- Task details
Pick out every line in the items below that contains the word "chart" and copy each of those lines.
*** Extracted material ***
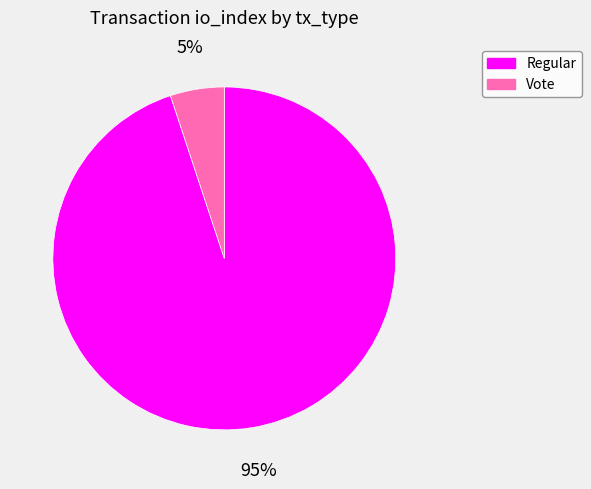

Between Regular and Vote, which is larger?

Regular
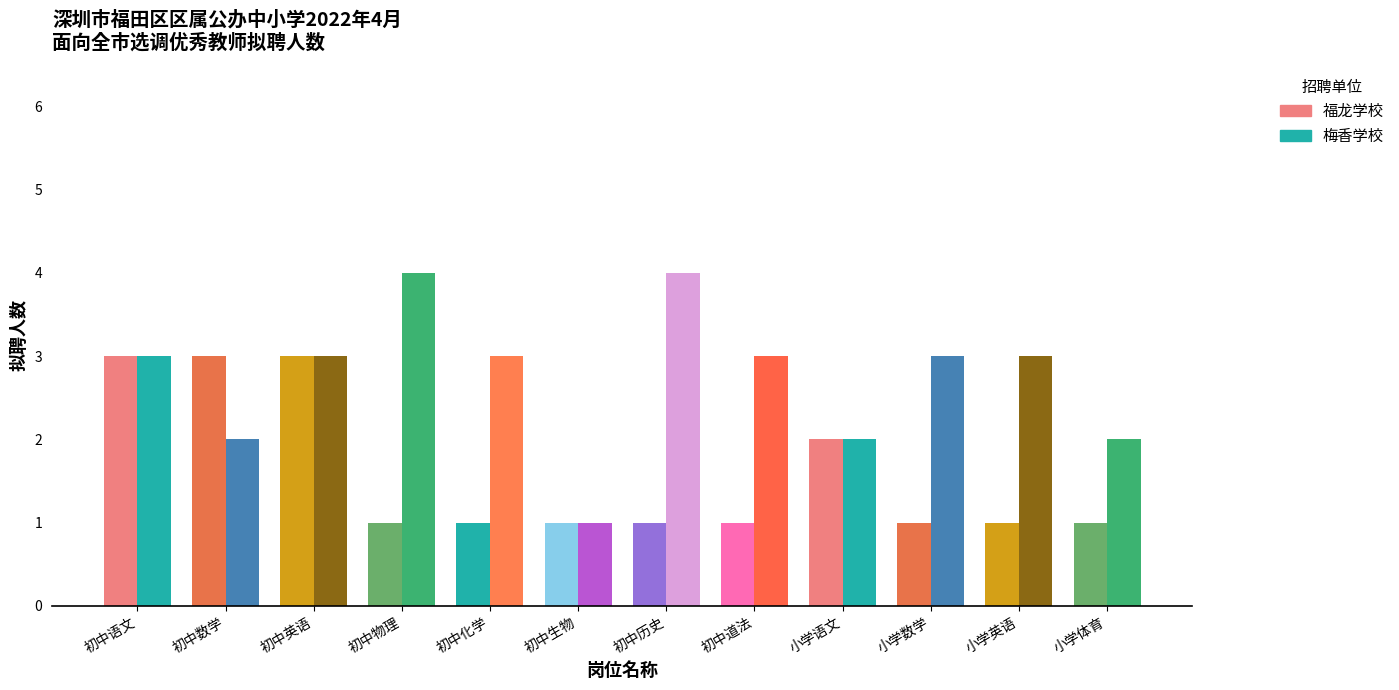

Count the number of categories in the chart.

12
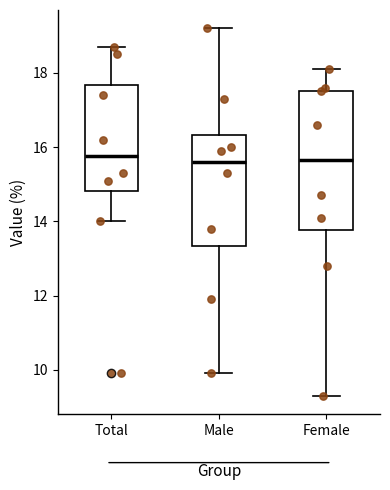

Where does the upper whisker of the box for Male end on the y-axis? The values are not printed on the chart, so give them approximately, as read against the axis.

19.2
*** End of Extracted material ***
- Response below
Count the number of categories in the chart.
Where does the upper whisker of the box for Male end on the y-axis? The values are not printed on the chart, so give them approximately, as read against the axis.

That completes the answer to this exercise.